Le début d’un long – et épuisant – combat (lire ci-dessous) pour que justice soit faite, pour elle, pour ses enfants, pour les femmes qui subissent ce qu’elle a subi. Sous antidépresseurs, placée au foyer de SOS Femmes accueil pendant 7 mois (lire ci-dessous), Carla n’a pas fini de faire des cauchemars. Mais petit à petit, elle tente de se reconstruire avec ses cinq enfants et son mari, à Saint-Dizier. Le combat n’est pas fini.
Louis Vanthournout
*Les prénoms ont été modifiés
Sept mois à SOS Femmes accueil
Arrivée avec ses cinq enfants en février 2020 à SOS Femmes accueil (un jour après l’avoir su), Carla se remémore chaque instant : « Quand j’ai découvert le logement, j’en ai pleuré. J’étais surprise d’être en appartement partagé. Je vivais avec une personne… Comment dire… C’était horrible… Elle se déféquait dessus, elle criait la nuit. Je nettoyais son caca, je cuisinais pour elle. Il y avait des cafards », explique-t-elle, photos à l’appui. Outre l’hygiène, Carla dénonce les « blagues » de mauvais goût du directeur, l’ingérence de l’ancienne cheffe de service « alcoolisée en soirée de garde ». En parallèle, elle déplore le non-respect des droits aux soins psychologiques et médicaux. « Si j’allais à l’hôpital, on me menaçait de placer mes enfants. » Des éléments que valide une témoin, présente sur place durant son séjour.
En quittant la structure en septembre 2020, la mère de famille a fait un signalement sur « le non-respect des mentions légales du contrat de séjour, le non-accès à un médiateur et les difficultés pour récupérer une partie du loyer qui est conservé par SOS Femmes accueil ».
Un long chemin
De nombreuses mains courantes et plaintes ont été déposées contre Mehdi et quelques-unes ont abouti. D’abord, le juge des affaires familiales lui a, en décembre 2019, retiré la garde des enfants et condamné à verser à Carla une pension de 300 € par mois qu’elle n’a jamais reçue. En juin 2020, il a été condamné pour les faits de violence de septembre 2019, à « un emprisonnement délictuel de 2 ans, dont six mois assortis d’un sursis probatoire de 3 ans », procès-verbal à l’appui.

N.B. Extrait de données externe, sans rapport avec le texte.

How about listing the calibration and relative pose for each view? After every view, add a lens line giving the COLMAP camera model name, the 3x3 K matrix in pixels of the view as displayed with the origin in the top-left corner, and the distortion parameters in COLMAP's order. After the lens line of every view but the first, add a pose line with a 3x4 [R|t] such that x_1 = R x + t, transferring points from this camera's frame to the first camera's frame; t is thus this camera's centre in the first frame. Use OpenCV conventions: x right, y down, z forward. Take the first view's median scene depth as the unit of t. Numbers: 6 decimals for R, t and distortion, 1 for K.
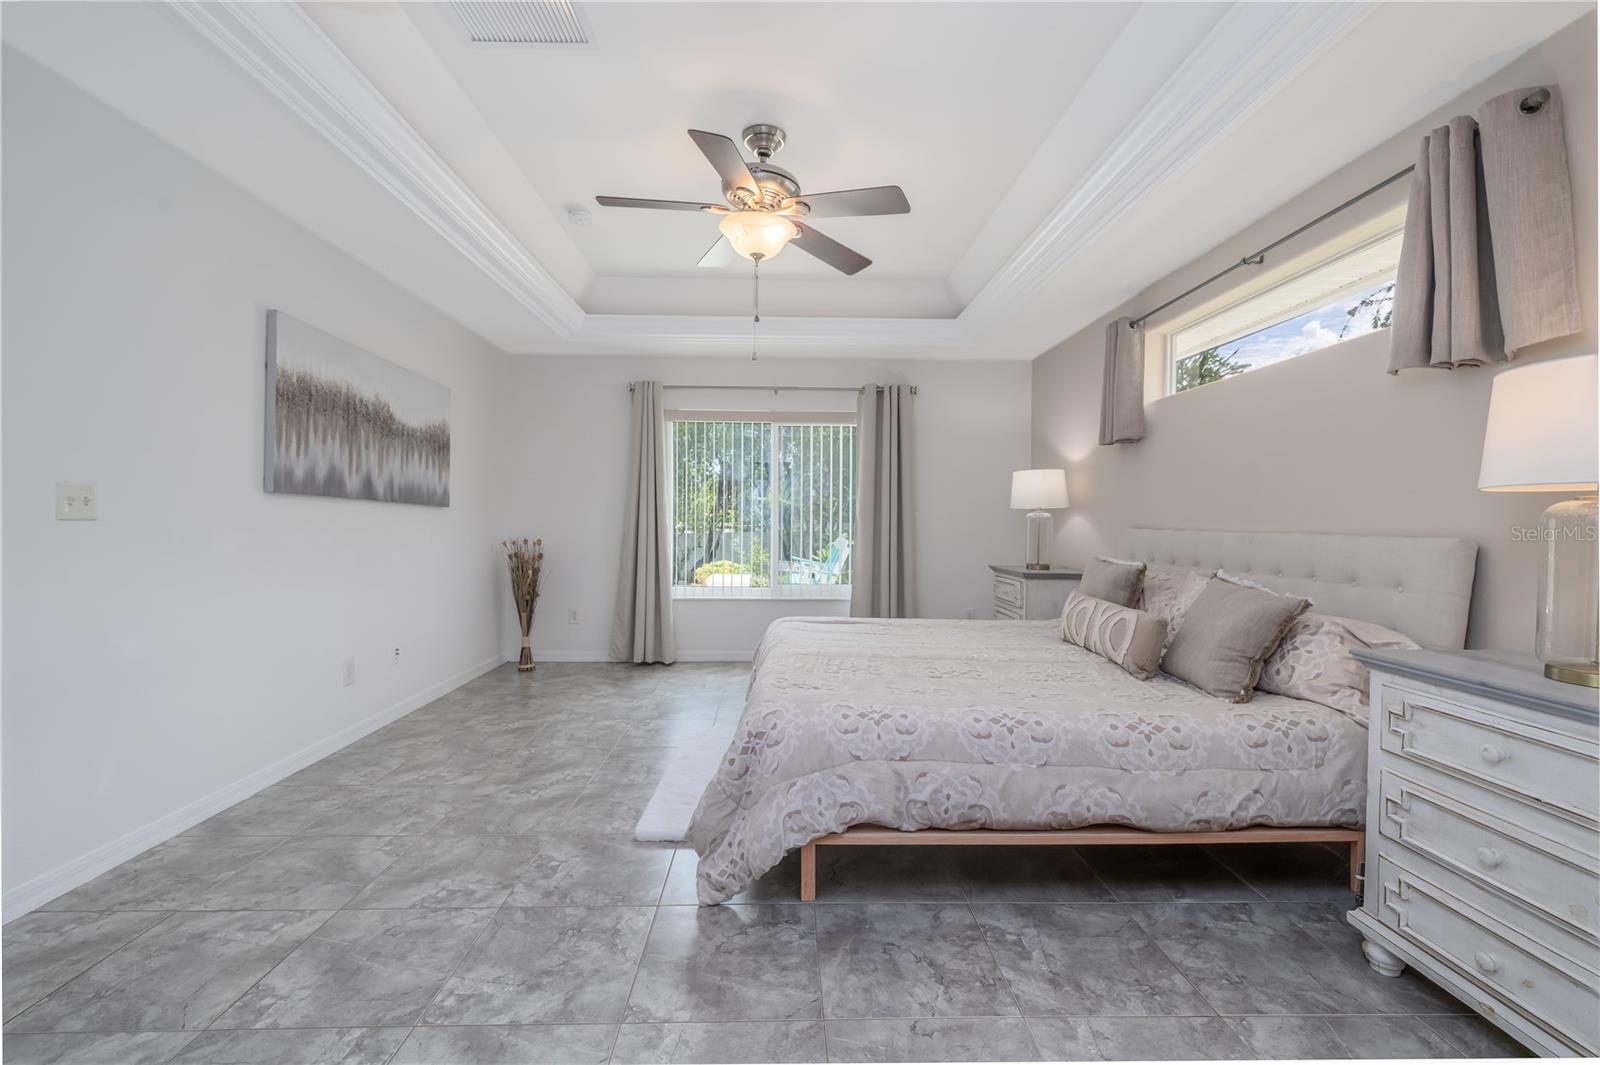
lens RADIAL K [[683.0, 0, 797.2], [0, 683.0, 531.5], [0, 0, 1]] dist [0.000554, 0.002369]
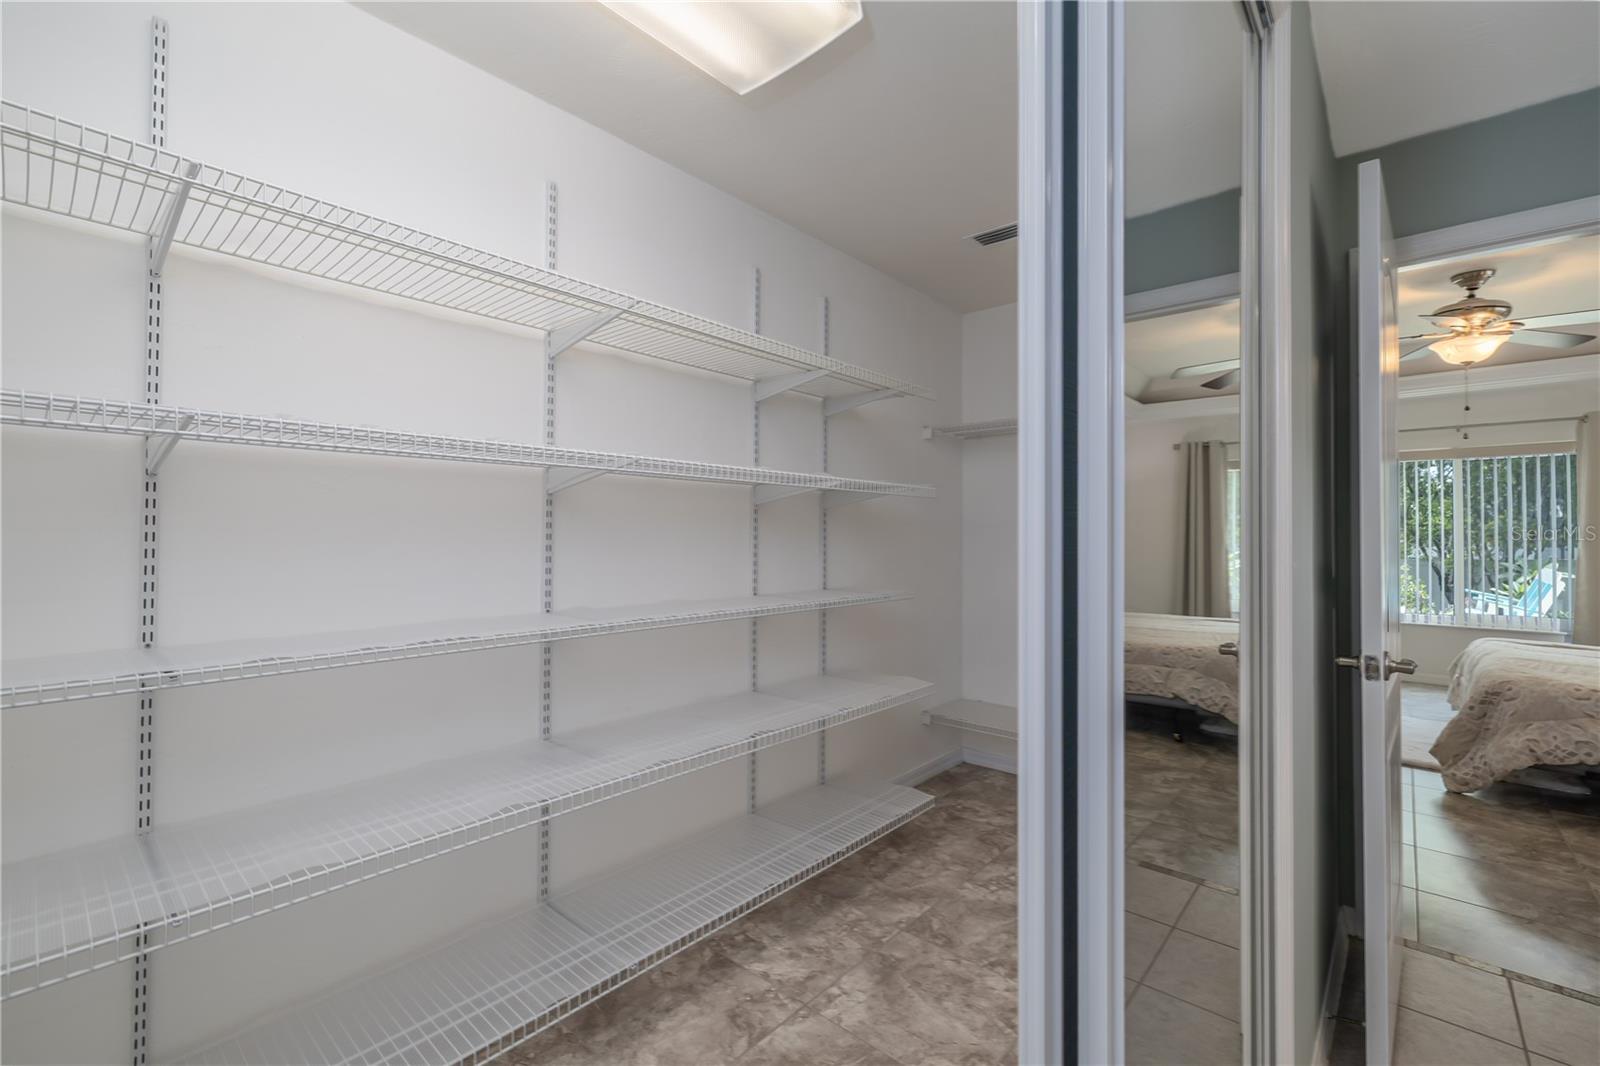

Il sera incarcéré en août 2020, avant que son appel en octobre ne lui permette de sortir au mois de décembre. « Je l’ai appris par hasard, personne ne m’a prévenue ».

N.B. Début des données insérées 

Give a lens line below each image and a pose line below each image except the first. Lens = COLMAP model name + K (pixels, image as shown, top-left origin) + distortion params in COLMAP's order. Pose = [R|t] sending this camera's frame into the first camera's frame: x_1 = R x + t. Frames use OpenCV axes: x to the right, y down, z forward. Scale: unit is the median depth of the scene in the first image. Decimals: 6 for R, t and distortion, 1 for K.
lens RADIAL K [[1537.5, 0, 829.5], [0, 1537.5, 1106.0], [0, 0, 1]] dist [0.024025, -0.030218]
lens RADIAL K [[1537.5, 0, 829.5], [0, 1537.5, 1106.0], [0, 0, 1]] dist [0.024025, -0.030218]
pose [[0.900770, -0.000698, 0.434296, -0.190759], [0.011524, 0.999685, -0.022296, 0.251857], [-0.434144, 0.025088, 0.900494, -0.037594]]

Mais la mère de famille doit s’accrocher sur d’autres dossiers. Une plainte pour viol, déposée en juin 2020 dans les Vosges, « n’a jamais été enregistrée », comme le certifie le document de son avocate. Concernant celle pour violences sur mineurs déposée en décembre 2021, l’enquête est toujours en cours, menée par le commissariat de Saint-Dizier, après six mois d’attente lors desquels les tribunaux haut-marnais et vosgiens se renvoyaient la balle, sans savoir où se trouvait le dossier.
Trois dossiers de la jeune femme ont déjà été classés sans suite pour prescription, non pas des faits, mais à cause des procédures non réalisées dans les temps. Lors des cas précédents, Carla n’a reçu qu’un simple mail, sans réelle explication. Une situation qu’elle ne souhaite pas revivre à nouveau.